Wednesday, June 08, 2005


The Voice didn't have space for this, so here 'tis.


In the New York Times, the same crusading paper that warned us about those Nazi bastards in Rammstein, Jon Pareles backhandedly complimented Coldplay, talking about the band's "heart-on-sleeve lyrics...insisting on its own benevolence." But thrilling contrarianism regarding (his words) "the most insufferable band of the decade" was the assignment, so he bravely revealed that "when he's not mixing metaphors, [Chris Martin] fearlessly slings clich├ęs." In the New Yorker, Sasha Frere-Jones continued the prosecution, testifying that the lyrics used to be "introspective mash notes," but now they're "a thousand coffee-mug mottoes strung together, inspirational at first blush but completely devoid of substance."

Why this fixation on lyrics? And why the selectivity? Blues dudes, death metallers, and rape-happy rappers all get passes.

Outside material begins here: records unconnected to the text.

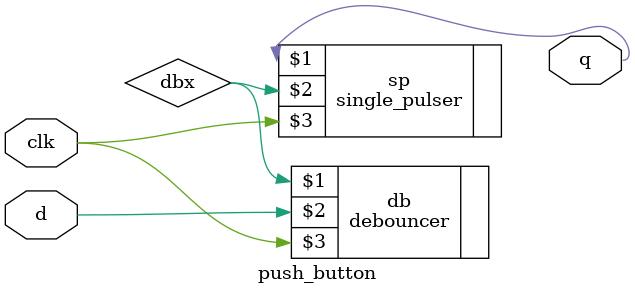
<source format=v>
`timescale 1ns / 1ps

module push_button #(
    parameter DEBOUNCE_TIME = 32'd2_500_000
) (
    output wire q,
    input wire d,
    input wire clk
);
    
    wire dbx;
    debouncer #(.DEBOUNCE_TIME(DEBOUNCE_TIME)) db(dbx, d, clk);
    single_pulser sp(q, dbx, clk);

endmodule

</source>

The words aren't the point with Coldplay, anyhow; the swelling chords and pumping piano are the (marketing) hooks. Steve Albini said of Big Black, "Lyrics seemed a necessity, so we had some." Martin would probably agree.

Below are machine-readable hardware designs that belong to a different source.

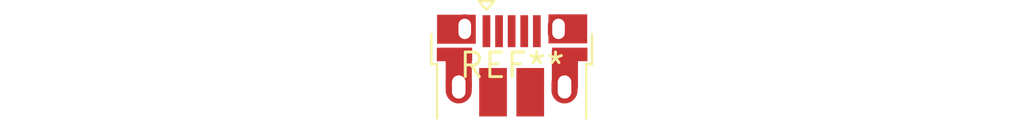
<source format=kicad_pcb>
(kicad_pcb (version 20240108) (generator pcbnew)

  (general
    (thickness 1.6)
  )

  (paper "A4")
  (layers
    (0 "F.Cu" signal)
    (31 "B.Cu" signal)
    (32 "B.Adhes" user "B.Adhesive")
    (33 "F.Adhes" user "F.Adhesive")
    (34 "B.Paste" user)
    (35 "F.Paste" user)
    (36 "B.SilkS" user "B.Silkscreen")
    (37 "F.SilkS" user "F.Silkscreen")
    (38 "B.Mask" user)
    (39 "F.Mask" user)
    (40 "Dwgs.User" user "User.Drawings")
    (41 "Cmts.User" user "User.Comments")
    (42 "Eco1.User" user "User.Eco1")
    (43 "Eco2.User" user "User.Eco2")
    (44 "Edge.Cuts" user)
    (45 "Margin" user)
    (46 "B.CrtYd" user "B.Courtyard")
    (47 "F.CrtYd" user "F.Courtyard")
    (48 "B.Fab" user)
    (49 "F.Fab" user)
    (50 "User.1" user)
    (51 "User.2" user)
    (52 "User.3" user)
    (53 "User.4" user)
    (54 "User.5" user)
    (55 "User.6" user)
    (56 "User.7" user)
    (57 "User.8" user)
    (58 "User.9" user)
  )

  (setup
    (pad_to_mask_clearance 0)
    (pcbplotparams
      (layerselection 0x00010fc_ffffffff)
      (plot_on_all_layers_selection 0x0000000_00000000)
      (disableapertmacros false)
      (usegerberextensions false)
      (usegerberattributes false)
      (usegerberadvancedattributes false)
      (creategerberjobfile false)
      (dashed_line_dash_ratio 12.000000)
      (dashed_line_gap_ratio 3.000000)
      (svgprecision 4)
      (plotframeref false)
      (viasonmask false)
      (mode 1)
      (useauxorigin false)
      (hpglpennumber 1)
      (hpglpenspeed 20)
      (hpglpendiameter 15.000000)
      (dxfpolygonmode false)
      (dxfimperialunits false)
      (dxfusepcbnewfont false)
      (psnegative false)
      (psa4output false)
      (plotreference false)
      (plotvalue false)
      (plotinvisibletext false)
      (sketchpadsonfab false)
      (subtractmaskfromsilk false)
      (outputformat 1)
      (mirror false)
      (drillshape 1)
      (scaleselection 1)
      (outputdirectory "")
    )
  )

  (net 0 "")

  (footprint "USB_Micro-B_Amphenol_10103594-0001LF_Horizontal" (layer "F.Cu") (at 0 0))

)

</source>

Musically, X&Y is an impressive progression (except for the poorly chosen, "Clocks"-cloning first single, "Speed Of Sound"). "Square One" layers Goth guitars over Tangerine Dream keyboards. "What If" (lyrically no dumber than "Imagine," by the way) has a huge rising wave of strings at the end, not unlike the THX sound-demo at the beginning of a movie. The title track has really pretty psychedelic ooh-aahs on the chorus. Then there's the borrowed Kraftwerk melody on "Talk," much-hyped but hard to actually pick out. The first two Coldplay albums were basically the cheap and expensive versions of each other. (Not a bad thing.) X & Y sounds a little bit like both of them, but demonstrates more than enough evolution to justify its existence. Anyway, the whole point of forgettable lyrics is that you can forget 'em for an hour, and enjoy good music, well played.